Book Week
Book WeekFlash 90

Israel's Central Bureau of Statistics in honor of Hebrew Book Week published on Monday data on Israelis' reading habits.

Hebrew Book Week will begin on Wednesday, June 7.

Twenty-nine percent of the survey's respondents aged 16-65 reported that they don't read books at all. However, 21% of the respondents said they read books every day, and another fifth of the population (19%) said they read books at least once a week, but not every day.

The total number of book-reading respondents - 40.1% - is greater than the OECD's average of 37.2%, ranking Israel 14th out of 28 countries.

Women read more books than men, with 47% of women reading a book, fiction or non-fiction, at least once a week, compared to only 34% of men who read the same amount.

Nearly half of the Arab population (49%) does not read books at all, whereas only 24% of the Jewish population said the same.

The number of Arabs over age 55 who read is significantly lower than the number of Arabs aged 16-24 who read: 63% of Arabs over age 55 do not read at all, whereas 40% of Arabs aged 16-24 do not read at all.

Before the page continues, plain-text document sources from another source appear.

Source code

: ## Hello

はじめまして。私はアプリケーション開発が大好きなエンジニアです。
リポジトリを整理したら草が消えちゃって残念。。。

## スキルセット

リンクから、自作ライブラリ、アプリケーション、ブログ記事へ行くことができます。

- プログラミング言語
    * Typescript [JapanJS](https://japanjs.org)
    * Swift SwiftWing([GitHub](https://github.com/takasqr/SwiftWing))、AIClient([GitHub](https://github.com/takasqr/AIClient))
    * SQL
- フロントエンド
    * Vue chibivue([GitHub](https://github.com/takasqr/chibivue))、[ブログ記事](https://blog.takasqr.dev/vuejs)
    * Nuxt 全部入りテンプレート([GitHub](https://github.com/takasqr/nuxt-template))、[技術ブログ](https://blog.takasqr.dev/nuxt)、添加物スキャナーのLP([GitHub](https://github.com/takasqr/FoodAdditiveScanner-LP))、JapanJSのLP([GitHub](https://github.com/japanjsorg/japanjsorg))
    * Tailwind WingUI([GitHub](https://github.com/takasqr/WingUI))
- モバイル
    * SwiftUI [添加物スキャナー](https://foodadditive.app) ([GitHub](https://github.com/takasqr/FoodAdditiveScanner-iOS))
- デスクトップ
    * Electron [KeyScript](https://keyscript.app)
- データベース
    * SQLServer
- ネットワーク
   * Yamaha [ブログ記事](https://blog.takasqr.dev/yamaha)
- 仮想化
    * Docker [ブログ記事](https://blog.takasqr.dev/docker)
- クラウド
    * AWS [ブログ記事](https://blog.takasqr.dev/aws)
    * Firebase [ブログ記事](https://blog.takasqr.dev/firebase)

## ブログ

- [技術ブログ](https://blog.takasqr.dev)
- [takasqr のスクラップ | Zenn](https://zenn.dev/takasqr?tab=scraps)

Two-thirds (67%) of respondents who said they had over 500 books at home when they were 16 years old, read books at least once a week. Meanwhile, 19% of respondents who had 10 or fewer books at home said they read at least once a week.

Seventy-two percent of haredi respondents said they read at least once a week, compared to 40% of irreligious or secular respondents who said the same.

Higher income Israelis are more likely to read: Of those who earn 4,000-5,999 NIS per month, the number of respondents who do not read at all is 35%. Meanwhile, 15% of those who earn more than 17,000 NIS per month do not read.

Twelve percent of those between the ages of 16-65 who are employed either full- or part-time read books - fiction or research - at least once a week for the purpose of work.